4. You Routinely Make Successful Exploits Against the Population
When the pool of players at the lower stake makes X mistake (exhibits X imbalance) over and over again and you find yourself making Y adjustment successfully on a daily basis, and moreover, this happens in a lot of different spots; this is a great sign that you are ready to move up to the higher stake. I teach my students how to crush the player pool they are in by exploiting the opposition at every opportunity. This allows us to have a big win-rate even after we have paid our share of the rake. Winning poker is not just about being solid; this is not enough anymore. We must identify where the pool is offering us free money and take it ruthlessly, time and time again.

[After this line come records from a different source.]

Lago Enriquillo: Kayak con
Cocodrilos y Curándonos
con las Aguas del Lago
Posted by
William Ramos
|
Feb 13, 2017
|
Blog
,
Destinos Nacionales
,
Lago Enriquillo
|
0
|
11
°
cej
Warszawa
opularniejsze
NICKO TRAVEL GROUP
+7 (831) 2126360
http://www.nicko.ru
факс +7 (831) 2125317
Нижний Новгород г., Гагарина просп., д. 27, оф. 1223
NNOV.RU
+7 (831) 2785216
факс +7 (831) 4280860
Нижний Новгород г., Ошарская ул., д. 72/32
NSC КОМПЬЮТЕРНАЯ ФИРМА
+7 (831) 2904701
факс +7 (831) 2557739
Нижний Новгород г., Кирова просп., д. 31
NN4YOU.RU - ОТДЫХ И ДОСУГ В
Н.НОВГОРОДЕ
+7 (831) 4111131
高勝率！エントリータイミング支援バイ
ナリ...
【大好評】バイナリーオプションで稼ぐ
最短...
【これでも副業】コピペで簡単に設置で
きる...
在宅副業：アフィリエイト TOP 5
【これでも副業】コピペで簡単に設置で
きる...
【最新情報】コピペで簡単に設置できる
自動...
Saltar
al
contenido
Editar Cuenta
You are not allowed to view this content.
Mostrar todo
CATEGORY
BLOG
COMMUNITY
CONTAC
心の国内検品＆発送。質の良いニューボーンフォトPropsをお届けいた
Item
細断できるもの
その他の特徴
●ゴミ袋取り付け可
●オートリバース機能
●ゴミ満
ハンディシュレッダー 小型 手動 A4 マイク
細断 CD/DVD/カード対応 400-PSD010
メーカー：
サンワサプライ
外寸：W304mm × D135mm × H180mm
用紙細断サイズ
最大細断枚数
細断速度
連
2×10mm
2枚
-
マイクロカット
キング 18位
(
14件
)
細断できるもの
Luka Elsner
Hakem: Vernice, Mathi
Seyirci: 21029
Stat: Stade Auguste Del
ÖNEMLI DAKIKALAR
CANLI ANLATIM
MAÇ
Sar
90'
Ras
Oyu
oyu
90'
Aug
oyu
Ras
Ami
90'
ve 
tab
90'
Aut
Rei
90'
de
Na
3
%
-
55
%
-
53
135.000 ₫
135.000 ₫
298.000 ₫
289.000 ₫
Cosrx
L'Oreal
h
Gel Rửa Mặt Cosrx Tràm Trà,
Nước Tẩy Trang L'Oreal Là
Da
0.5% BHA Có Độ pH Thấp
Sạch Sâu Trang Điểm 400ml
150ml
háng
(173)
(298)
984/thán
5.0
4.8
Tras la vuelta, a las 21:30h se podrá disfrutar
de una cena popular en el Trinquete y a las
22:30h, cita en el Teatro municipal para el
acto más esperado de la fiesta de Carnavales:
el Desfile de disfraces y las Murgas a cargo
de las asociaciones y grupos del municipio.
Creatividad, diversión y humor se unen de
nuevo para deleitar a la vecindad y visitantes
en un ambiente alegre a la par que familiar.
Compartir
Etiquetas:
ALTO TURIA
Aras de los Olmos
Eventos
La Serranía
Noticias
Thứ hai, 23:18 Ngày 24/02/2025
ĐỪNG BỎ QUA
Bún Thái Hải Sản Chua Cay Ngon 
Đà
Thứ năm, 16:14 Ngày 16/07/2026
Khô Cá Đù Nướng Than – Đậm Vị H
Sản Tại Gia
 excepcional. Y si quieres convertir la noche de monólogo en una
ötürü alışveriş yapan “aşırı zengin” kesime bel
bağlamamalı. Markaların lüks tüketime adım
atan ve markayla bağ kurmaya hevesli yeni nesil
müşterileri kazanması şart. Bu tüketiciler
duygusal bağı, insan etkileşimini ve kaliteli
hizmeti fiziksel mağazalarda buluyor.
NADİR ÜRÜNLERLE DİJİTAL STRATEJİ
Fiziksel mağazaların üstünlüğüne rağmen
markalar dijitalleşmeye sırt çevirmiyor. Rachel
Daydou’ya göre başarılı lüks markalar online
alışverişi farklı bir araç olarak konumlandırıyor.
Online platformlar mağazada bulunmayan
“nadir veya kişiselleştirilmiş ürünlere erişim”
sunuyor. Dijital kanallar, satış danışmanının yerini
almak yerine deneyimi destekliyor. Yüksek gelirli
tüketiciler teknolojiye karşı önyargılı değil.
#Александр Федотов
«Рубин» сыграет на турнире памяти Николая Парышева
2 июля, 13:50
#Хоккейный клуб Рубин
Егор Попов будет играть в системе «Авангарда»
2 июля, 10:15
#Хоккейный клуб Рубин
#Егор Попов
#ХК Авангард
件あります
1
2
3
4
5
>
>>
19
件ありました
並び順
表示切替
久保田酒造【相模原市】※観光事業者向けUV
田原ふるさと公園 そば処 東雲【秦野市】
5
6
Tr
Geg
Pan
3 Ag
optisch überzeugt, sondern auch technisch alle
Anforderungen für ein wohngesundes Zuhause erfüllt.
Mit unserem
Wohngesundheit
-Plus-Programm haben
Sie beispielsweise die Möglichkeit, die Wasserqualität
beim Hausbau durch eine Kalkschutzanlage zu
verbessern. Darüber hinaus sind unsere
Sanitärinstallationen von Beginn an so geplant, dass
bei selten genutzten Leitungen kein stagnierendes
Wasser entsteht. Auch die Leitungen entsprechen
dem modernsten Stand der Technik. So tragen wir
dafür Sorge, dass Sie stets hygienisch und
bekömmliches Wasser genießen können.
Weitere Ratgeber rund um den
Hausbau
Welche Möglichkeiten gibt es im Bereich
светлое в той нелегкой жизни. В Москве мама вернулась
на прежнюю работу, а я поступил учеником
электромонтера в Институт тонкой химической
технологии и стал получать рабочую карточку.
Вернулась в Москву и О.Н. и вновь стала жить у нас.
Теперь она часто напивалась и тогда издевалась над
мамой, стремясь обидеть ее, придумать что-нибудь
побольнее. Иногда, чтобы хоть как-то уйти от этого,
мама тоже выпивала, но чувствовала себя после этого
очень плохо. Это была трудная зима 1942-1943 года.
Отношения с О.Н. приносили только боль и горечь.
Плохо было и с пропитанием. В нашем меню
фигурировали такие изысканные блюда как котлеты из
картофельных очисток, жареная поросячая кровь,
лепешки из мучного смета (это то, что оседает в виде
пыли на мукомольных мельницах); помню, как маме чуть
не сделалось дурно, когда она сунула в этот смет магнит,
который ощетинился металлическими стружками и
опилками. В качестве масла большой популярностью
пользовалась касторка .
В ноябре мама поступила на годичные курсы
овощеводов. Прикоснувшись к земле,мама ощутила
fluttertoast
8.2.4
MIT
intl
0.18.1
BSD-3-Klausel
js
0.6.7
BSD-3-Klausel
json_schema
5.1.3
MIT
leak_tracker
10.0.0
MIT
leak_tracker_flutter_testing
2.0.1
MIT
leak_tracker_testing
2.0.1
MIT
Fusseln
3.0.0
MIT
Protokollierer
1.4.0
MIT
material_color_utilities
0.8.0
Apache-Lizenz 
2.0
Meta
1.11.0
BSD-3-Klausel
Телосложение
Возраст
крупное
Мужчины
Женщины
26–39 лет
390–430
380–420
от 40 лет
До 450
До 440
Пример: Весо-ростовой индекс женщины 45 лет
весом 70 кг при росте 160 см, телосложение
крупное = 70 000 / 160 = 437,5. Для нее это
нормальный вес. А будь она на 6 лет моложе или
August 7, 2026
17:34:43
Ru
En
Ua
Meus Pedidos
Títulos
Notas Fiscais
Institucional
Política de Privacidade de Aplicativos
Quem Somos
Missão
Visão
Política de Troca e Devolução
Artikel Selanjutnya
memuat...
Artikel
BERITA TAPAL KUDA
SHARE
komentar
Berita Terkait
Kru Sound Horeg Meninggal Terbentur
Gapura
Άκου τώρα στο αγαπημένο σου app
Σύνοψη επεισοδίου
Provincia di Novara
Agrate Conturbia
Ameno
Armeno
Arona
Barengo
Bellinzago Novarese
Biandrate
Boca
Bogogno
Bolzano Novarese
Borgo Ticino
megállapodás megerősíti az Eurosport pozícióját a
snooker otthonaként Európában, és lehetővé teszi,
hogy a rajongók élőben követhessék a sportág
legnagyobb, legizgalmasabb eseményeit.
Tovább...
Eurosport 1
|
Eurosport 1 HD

5. You Do Not Suffer from Fear Tilts
Fear tilts are all to do with the anxiety of losing money. Those of us who suffer from this form of mental game ailment will frequently fold in spots where they have enough equity to call and might avoid making profitable value bets if there is just a small chance that they could get raised. If you do suffer form this sort of tilt when things are not going well, moving up in stakes will exaggerate this problem massively and make it very difficult to access your full potential. Players with this problem should consider mental game work before moving up, even if they have a modest win-rate at the lower stake.
The decision to move up in stakes is entirely yours to make. Hopefully these guidelines will serve you well in determining when the highest EV choice is to move up and when it’s better to stay put because one or more of these signs are not present.